INSTRUCTIONS TO FOLLOW: Please check every line of the listing for "June" and copy each line where it is found.
┄┄┄┄┄┄
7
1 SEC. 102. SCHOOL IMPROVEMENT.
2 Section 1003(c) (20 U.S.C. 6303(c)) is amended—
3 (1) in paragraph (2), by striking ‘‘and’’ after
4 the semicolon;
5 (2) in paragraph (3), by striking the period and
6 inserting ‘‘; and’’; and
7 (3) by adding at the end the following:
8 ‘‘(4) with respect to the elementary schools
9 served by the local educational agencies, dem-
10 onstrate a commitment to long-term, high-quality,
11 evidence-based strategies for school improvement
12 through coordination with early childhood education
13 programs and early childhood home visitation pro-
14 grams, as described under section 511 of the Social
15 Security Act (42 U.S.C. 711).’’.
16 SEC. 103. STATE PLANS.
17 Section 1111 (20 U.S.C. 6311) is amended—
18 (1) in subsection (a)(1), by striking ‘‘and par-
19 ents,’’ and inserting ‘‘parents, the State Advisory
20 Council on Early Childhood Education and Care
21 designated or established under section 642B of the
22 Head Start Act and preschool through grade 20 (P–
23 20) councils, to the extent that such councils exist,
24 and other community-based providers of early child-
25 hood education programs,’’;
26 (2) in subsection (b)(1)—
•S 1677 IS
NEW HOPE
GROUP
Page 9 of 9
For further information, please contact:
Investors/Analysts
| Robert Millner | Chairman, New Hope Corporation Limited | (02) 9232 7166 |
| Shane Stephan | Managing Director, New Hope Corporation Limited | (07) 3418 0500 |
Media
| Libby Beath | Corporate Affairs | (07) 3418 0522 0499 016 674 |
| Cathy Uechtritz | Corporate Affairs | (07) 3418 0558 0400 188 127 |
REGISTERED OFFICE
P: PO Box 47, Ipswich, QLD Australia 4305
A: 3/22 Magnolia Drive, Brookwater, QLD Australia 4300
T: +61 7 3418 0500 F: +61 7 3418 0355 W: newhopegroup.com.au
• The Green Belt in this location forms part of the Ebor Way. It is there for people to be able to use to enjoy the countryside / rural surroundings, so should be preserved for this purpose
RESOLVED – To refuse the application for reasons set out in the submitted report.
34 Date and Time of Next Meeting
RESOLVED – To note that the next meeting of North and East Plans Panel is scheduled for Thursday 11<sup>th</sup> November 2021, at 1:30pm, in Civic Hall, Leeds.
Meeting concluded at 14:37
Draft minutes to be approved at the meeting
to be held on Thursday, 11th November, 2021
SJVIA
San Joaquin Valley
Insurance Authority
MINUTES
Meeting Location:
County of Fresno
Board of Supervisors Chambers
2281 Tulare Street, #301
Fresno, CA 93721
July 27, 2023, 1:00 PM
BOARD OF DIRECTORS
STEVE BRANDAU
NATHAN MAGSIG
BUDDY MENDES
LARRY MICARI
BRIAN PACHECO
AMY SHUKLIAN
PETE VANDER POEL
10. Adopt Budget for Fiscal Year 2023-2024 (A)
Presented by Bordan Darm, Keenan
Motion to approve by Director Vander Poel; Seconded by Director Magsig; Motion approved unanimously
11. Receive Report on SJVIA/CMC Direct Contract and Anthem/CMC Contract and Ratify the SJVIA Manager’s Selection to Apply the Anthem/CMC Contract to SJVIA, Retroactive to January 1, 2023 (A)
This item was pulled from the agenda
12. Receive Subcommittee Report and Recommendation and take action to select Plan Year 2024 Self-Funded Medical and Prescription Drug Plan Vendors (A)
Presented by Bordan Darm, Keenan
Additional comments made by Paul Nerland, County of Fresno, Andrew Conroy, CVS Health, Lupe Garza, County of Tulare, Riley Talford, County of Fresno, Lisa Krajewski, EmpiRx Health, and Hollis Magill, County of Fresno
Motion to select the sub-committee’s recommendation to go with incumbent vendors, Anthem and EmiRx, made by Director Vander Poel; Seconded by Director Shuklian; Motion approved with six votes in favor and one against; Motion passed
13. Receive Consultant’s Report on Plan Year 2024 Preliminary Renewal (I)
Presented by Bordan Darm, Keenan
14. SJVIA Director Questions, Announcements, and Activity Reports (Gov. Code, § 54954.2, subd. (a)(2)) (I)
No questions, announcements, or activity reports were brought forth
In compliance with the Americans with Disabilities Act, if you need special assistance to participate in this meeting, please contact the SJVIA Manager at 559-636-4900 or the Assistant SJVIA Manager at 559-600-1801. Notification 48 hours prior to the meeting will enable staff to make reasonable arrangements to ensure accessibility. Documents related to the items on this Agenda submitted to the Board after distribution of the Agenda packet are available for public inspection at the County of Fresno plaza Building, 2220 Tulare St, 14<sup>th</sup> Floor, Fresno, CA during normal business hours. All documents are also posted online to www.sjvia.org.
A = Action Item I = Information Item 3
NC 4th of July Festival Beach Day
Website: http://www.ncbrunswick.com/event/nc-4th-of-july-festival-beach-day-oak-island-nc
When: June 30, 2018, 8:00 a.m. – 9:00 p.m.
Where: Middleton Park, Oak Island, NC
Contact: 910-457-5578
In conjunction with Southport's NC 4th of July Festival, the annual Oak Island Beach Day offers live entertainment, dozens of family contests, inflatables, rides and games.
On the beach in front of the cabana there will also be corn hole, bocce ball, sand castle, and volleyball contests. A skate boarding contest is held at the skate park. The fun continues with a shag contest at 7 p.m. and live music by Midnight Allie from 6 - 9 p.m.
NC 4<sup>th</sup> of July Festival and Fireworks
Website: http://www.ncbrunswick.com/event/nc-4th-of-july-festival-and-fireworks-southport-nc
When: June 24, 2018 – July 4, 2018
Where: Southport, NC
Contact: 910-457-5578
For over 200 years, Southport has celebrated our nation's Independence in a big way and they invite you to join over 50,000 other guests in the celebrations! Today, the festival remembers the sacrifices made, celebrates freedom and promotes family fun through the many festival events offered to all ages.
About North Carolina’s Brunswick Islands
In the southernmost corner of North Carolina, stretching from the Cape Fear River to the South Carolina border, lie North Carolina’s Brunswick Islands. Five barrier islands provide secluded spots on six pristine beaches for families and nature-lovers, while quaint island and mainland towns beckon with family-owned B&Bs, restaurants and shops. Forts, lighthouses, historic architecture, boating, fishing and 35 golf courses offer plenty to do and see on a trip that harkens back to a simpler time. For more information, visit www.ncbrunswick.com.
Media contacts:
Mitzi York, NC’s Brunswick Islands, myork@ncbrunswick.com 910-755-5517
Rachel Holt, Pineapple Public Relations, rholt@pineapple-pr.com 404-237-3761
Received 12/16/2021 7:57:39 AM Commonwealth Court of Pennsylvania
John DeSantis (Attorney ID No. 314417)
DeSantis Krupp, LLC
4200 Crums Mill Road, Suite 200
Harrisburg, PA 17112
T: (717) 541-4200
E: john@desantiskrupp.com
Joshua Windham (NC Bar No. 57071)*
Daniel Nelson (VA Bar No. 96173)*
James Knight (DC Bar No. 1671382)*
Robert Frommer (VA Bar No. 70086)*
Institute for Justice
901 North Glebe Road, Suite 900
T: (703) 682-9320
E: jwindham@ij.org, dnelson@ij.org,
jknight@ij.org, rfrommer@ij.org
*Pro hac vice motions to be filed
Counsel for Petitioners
┄┄┄┄┄┄
OUTPUT FOR THIS TASK:
When: June 30, 2018, 8:00 a.m. – 9:00 p.m.
When: June 24, 2018 – July 4, 2018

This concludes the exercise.